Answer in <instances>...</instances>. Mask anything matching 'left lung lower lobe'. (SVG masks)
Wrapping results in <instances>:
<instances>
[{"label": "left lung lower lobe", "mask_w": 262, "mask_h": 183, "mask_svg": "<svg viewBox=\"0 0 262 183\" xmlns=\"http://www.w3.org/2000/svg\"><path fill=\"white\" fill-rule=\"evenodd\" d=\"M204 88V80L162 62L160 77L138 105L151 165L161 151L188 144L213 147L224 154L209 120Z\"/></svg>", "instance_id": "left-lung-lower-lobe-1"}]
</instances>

* Task prompt *
Copy the data above word for word, with every line unchanged.

* Exercise response *
Answer in <instances>...</instances>. Mask anything matching 'left lung lower lobe'. (SVG masks)
Wrapping results in <instances>:
<instances>
[{"label": "left lung lower lobe", "mask_w": 262, "mask_h": 183, "mask_svg": "<svg viewBox=\"0 0 262 183\" xmlns=\"http://www.w3.org/2000/svg\"><path fill=\"white\" fill-rule=\"evenodd\" d=\"M204 88V80L162 62L160 77L138 105L151 165L161 151L188 144L213 147L224 154L209 120Z\"/></svg>", "instance_id": "left-lung-lower-lobe-1"}]
</instances>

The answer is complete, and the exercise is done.